### PASSAGE TO READ
■ ■ ■
Q2) How many pairs of 2 numbers selected from specific ranges when bitwise ‘and’d together have a result in a 3rd specific range.  All ranges start from 0.

A2) Easiest small input ever?  With range sizes of only at most 1000 each, nested loop over the input ranges and calculate the and and compare to the maximum value of the 3rd range.  If less increase counter.  Once loops are done, return counter.  6 trivial lines?

Large input however is much more challenging.  With ranges of up to 1 billion, such brute force is out of the question.  Given the bitwise and function and the large ranges, running time seems like it will need to be related to the logarithm of the input range maximums.

Determining whether 2 numbers ‘and’ to give a 3rd is trivial, which leads to the thought, is there some way to convert the ranges into batches which can be easily processed in parallel.  Perhaps using a ternary notation of 0, 1 and ‘don’t care’?

All numbers less than n can be grouped in a ternary notation by having a prefix which is equal to the start of n, followed by a 0 where there is a 1 in n, followed by ‘don’t care’ for all subsequent bits.  The number of such patterns needed is equal to the number of set bits in n, which is worst case proportional to the logarithm of n.

So the problem now boils down to, generate these ternary representations for the 2 input ranges and the output range, then for every way of selecting from those 3 lists, determine how many results it allows.  Sum those all up, and return.
■ ■ ■
### MATERIAL PROVIDED

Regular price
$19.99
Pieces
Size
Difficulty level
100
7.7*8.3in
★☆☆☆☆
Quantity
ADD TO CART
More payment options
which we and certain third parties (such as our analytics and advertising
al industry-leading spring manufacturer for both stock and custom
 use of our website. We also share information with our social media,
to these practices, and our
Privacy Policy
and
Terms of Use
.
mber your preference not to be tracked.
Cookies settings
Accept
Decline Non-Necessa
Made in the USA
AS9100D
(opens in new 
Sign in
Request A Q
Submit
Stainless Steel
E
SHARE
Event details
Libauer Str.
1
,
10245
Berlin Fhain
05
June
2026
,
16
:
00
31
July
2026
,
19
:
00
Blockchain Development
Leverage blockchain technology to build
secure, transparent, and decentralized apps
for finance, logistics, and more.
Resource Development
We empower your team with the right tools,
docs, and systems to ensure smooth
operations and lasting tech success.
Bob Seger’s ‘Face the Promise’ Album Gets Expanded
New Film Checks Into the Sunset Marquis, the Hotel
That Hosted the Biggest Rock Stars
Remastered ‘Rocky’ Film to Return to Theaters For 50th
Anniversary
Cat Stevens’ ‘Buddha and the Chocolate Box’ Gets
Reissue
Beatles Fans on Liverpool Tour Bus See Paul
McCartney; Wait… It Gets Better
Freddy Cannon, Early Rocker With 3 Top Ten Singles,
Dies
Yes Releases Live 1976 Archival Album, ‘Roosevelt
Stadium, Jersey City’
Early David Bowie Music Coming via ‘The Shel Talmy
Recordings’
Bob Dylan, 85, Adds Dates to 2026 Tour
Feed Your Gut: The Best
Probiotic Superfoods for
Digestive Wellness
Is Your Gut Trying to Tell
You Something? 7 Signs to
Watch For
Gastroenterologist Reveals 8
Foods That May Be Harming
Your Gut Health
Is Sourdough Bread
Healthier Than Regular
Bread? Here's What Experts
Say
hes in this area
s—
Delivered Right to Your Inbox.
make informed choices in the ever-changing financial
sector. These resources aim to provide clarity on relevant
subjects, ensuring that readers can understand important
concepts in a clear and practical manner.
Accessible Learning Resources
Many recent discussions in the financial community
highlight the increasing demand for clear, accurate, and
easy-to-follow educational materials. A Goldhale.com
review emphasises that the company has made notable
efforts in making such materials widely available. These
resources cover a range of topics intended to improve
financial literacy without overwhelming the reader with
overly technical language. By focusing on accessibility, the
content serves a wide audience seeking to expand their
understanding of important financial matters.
■ ■ ■
### TASK REQUIREMENTS
A: In the bitwise-and puzzle write-up, how large can the ranges get in the large input?
B: Transcribe everything in the listing from its very first line down through the line containing "Blockchain Development".

### ANSWERS BY ITEM
A: Up to 1 billion.

B:
Regular price
$19.99
Pieces
Size
Difficulty level
100
7.7*8.3in
★☆☆☆☆
Quantity
ADD TO CART
More payment options
which we and certain third parties (such as our analytics and advertising
al industry-leading spring manufacturer for both stock and custom
 use of our website. We also share information with our social media,
to these practices, and our
Privacy Policy
and
Terms of Use
.
mber your preference not to be tracked.
Cookies settings
Accept
Decline Non-Necessa
Made in the USA
AS9100D
(opens in new 
Sign in
Request A Q
Submit
Stainless Steel
E
SHARE
Event details
Libauer Str.
1
,
10245
Berlin Fhain
05
June
2026
,
16
:
00
31
July
2026
,
19
:
00
Blockchain Development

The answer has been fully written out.